Dopo essermi laureata alla Middlesex University di Londra, con specializzazione in didattica e management musicale, mi sono diplomata in Vocologia Artistica, master dell’Alma Mater di Bologna polo di Ravenna, sotto la guida del prof. Fussi. La vocologia artistica indaga la modalità in cui viene impiegata la voce per scopi professionali artistici e aiuta ad un buon training e rieducazione della stessa. 

La vocologia ha anche una declinazione medica?
Certamente poiché, in quanto disciplina, convoglia al campo propriamente medico della foniatria e otorinolaringoiatria, quello riabilitativo della logopedia, più una serie di  approfondimenti extra e di natura più artistica (tecnica vocale nel canto, doppiaggio, dizione, ars oratoria) o legati al benessere della persona come lo Yoga, la Fisioterapia, Posturologia ecc…

Arriviamo a oggi e alla sua feat nel progetto di Francesco Maria Gallo, Inferno, dove hai interpretato una straordinaria Francesca.
Sì, ho cantato quella parte e poi delle voci sparse qua e là. Inizialmente mi hanno chiamato per fare qualche coro o quelli che chiamiamo “colori”. Ho usato la voce con sonorità sovraglottiche, sporche, attingendo al Whistle, il famoso fischio alla Mariah Carey. Si tratta di suoni particolari, in questo caso diretti a ricreare un’atmosfera ‘infernale’ per l’appunto ma tutto prodotto dalla voce umana. Ad esempio, nel brano “Inferno” trovi fischi di terrore! Fatto questo, Francesco Maria Gallo  mi ha proposto di cantare “Francesca” sebbene il brano fosse già stato arrangiato in versione maschile. I musicisti hanno dovuto risuonare nuovamente per vestire la mia tonalità.

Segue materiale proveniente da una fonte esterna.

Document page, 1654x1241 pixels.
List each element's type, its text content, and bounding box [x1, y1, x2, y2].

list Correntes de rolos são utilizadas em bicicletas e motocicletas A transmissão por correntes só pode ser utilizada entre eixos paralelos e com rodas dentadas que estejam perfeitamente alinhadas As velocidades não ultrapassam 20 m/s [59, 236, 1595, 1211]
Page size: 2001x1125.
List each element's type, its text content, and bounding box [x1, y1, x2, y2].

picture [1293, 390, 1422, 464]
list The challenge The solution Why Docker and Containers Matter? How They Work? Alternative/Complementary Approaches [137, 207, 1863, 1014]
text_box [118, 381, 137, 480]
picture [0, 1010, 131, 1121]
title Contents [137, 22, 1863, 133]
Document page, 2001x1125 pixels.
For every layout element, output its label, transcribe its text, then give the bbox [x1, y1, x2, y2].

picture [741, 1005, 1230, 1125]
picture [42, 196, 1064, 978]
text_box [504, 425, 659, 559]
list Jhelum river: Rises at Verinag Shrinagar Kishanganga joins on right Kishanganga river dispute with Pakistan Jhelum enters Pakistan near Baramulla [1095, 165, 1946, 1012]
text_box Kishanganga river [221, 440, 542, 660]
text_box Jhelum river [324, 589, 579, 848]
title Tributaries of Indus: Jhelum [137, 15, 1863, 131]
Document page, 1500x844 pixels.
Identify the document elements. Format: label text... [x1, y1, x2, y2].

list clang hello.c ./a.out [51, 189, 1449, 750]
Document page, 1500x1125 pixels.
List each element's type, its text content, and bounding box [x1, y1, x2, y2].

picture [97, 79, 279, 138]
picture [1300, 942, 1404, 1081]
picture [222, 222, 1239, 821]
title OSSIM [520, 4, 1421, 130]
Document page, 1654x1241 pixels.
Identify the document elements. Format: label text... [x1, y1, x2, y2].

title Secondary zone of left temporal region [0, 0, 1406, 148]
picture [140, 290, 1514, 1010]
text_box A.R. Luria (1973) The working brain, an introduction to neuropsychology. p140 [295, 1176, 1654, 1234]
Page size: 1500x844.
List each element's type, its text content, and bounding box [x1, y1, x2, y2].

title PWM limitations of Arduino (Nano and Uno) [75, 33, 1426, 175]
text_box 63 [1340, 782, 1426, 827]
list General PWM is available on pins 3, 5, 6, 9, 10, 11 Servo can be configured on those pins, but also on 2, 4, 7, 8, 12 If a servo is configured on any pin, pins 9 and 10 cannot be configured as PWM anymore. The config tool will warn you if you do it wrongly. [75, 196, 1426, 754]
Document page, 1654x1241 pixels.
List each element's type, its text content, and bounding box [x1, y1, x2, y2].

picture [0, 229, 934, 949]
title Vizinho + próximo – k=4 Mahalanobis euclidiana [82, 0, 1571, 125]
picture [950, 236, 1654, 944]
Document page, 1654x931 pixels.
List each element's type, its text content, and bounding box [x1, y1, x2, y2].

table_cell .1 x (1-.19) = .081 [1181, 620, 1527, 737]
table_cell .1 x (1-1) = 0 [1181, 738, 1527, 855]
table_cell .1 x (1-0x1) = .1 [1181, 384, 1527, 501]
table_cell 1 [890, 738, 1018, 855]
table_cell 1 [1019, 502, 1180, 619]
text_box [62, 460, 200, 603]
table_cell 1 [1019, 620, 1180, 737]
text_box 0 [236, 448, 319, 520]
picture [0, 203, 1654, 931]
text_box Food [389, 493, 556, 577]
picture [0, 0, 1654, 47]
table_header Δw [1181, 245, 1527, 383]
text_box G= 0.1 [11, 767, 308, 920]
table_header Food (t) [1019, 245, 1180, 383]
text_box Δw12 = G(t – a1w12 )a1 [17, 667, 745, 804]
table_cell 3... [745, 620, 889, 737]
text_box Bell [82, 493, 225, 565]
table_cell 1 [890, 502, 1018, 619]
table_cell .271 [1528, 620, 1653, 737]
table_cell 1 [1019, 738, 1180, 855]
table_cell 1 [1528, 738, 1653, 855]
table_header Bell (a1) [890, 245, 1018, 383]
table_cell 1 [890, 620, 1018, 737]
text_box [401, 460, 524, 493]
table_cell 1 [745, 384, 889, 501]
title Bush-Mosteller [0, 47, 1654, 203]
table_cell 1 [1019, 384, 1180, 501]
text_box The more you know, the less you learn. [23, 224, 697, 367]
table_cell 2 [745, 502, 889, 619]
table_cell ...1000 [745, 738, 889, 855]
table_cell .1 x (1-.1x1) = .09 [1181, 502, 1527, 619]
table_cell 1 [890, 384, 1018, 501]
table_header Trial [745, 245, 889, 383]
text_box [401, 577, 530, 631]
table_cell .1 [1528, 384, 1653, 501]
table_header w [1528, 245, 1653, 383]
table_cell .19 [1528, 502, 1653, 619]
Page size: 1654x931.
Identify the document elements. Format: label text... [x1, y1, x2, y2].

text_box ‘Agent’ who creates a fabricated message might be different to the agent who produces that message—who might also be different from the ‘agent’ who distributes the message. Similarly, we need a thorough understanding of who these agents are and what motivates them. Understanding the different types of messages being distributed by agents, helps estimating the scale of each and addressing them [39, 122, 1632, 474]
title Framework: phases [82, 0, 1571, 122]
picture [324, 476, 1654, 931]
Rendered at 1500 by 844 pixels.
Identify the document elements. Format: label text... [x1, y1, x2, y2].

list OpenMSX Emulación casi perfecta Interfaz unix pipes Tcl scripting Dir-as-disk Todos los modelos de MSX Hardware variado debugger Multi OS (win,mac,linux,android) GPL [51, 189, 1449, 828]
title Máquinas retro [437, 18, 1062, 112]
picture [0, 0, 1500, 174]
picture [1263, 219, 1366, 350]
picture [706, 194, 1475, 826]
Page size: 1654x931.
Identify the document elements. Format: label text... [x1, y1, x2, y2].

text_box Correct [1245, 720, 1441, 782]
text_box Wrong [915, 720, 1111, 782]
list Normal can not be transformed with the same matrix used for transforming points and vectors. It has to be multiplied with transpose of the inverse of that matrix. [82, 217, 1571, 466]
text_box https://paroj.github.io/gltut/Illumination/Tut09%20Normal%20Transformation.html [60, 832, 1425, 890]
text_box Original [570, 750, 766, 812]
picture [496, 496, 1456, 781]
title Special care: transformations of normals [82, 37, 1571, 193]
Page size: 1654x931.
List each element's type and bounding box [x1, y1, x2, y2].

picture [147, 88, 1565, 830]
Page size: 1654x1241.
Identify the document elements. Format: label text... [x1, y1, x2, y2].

Bene, ascolta, progetti in essere e/o futuri? Pur in un momento così sospeso.
Per fortuna sono stata toccata, professionalmente parlando, in maniera marginale da tutto quello che stiamo vivendo. Come insegnante di canto e training vocale ho lavorato ugualmente, ovviamente tutta l’attività live è sparita, è difficile anche solo ipotizzare cosa fare e quando. L’obiettivo dello scorso anno era di realizzare un disco fatto con pezzi miei, ma con questa situazione ogni giorno è un giorno diverso.